* _EXERCISE INSTRUCTIONS_
Can you copy every one of the items below word for word, leaving the pictures out of your answer?

Stored items
◆ ◆ ◆ ◆ ◆ ◆ ◆

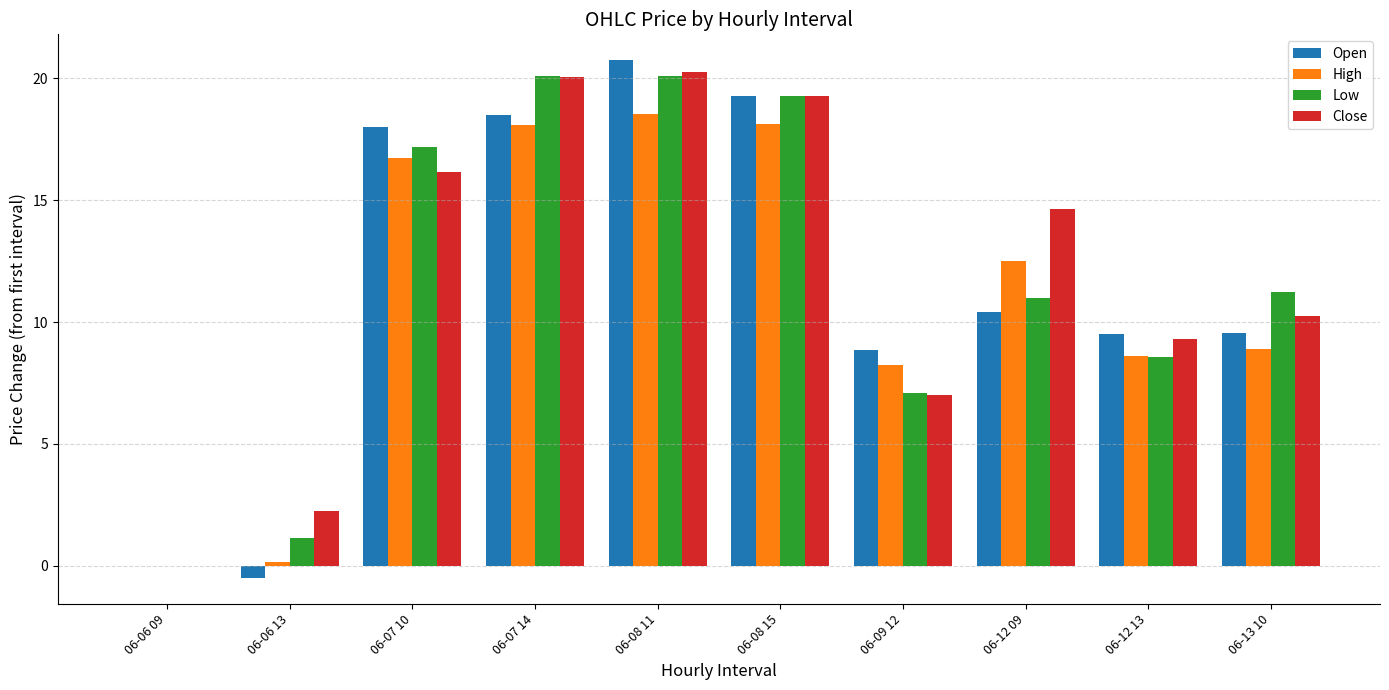

Which series has the largest total across all categories?

Close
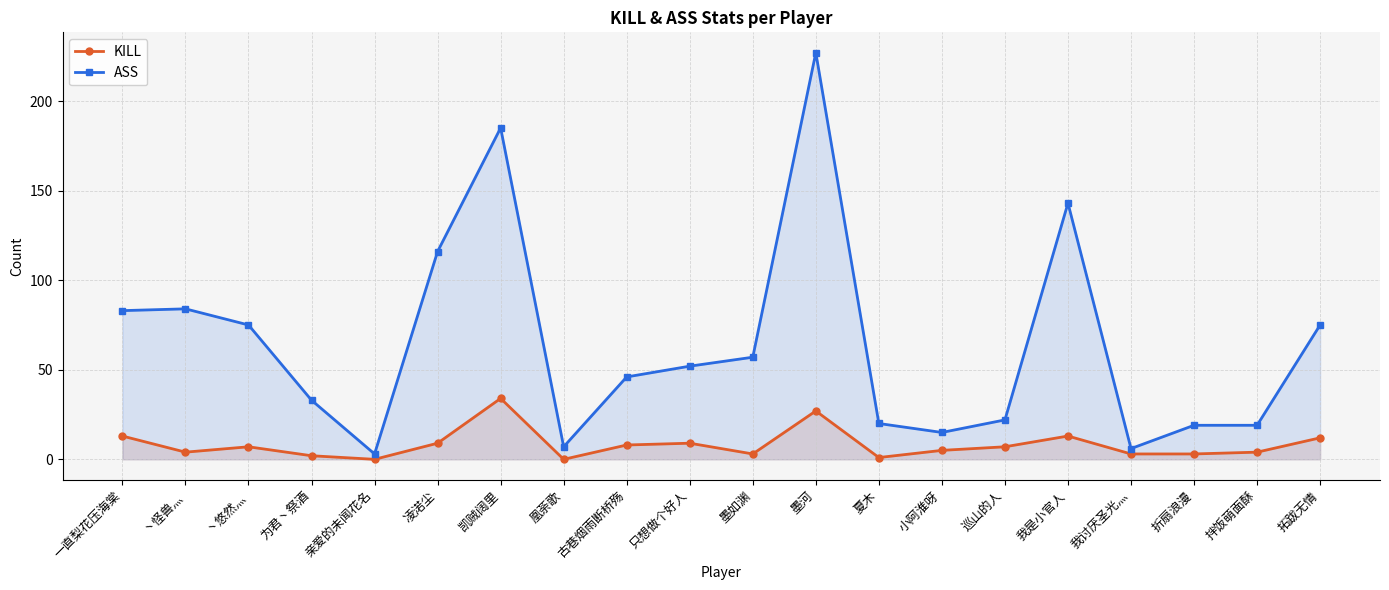

Rank the series by their maximum value, from highest to lowest.

ASS, KILL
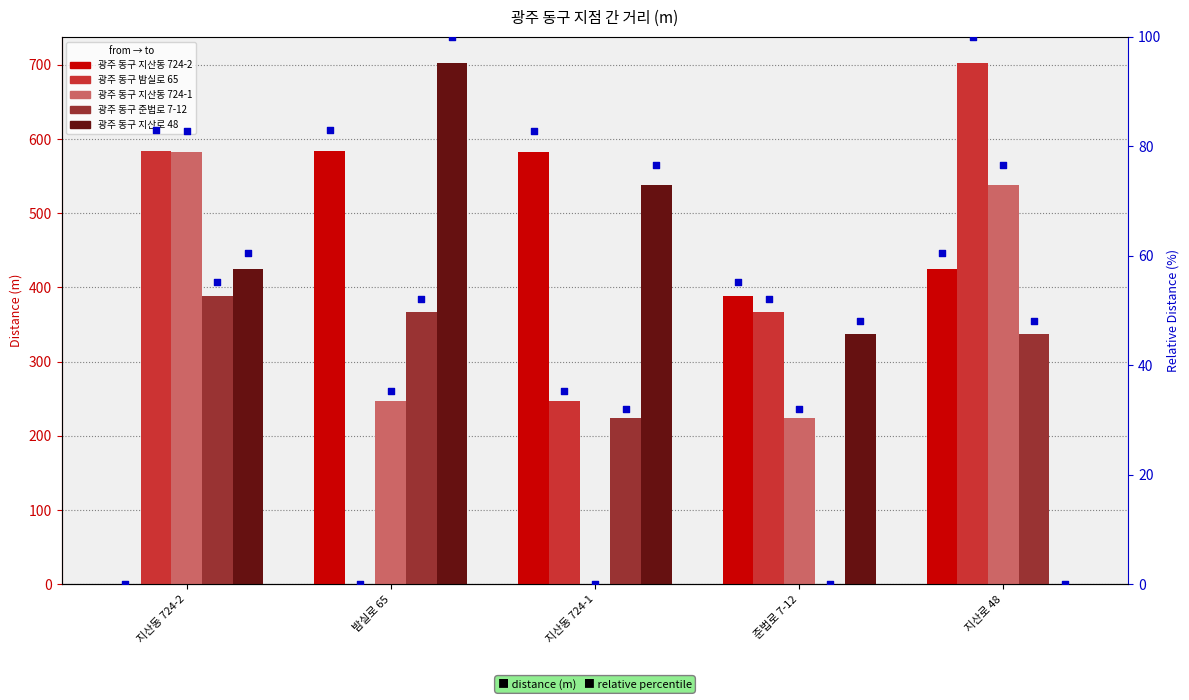

Which series reaches the maximum Y coordinate?

광주 동구 밤실로 65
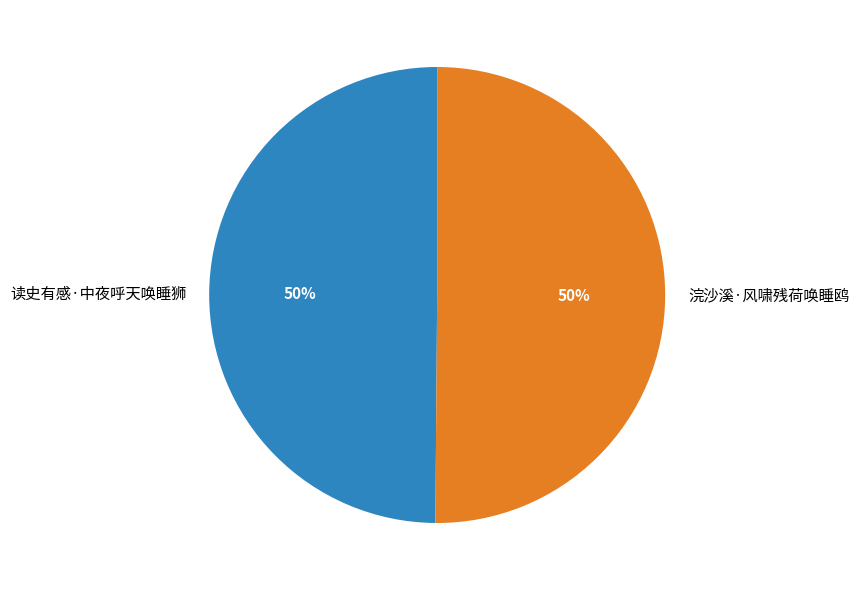

Do 浣沙溪·风啸残荷唤睡鸥 and 读史有感·中夜呼天唤睡狮 together represent more than half of the pie?

Yes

◆ ◆ ◆ ◆ ◆ ◆ ◆

* _EXPECTED OUTPUT_
Which series has the largest total across all categories?

Close

Rank the series by their maximum value, from highest to lowest.

ASS, KILL

Which series reaches the maximum Y coordinate?

광주 동구 밤실로 65

Do 浣沙溪·风啸残荷唤睡鸥 and 读史有感·中夜呼天唤睡狮 together represent more than half of the pie?

Yes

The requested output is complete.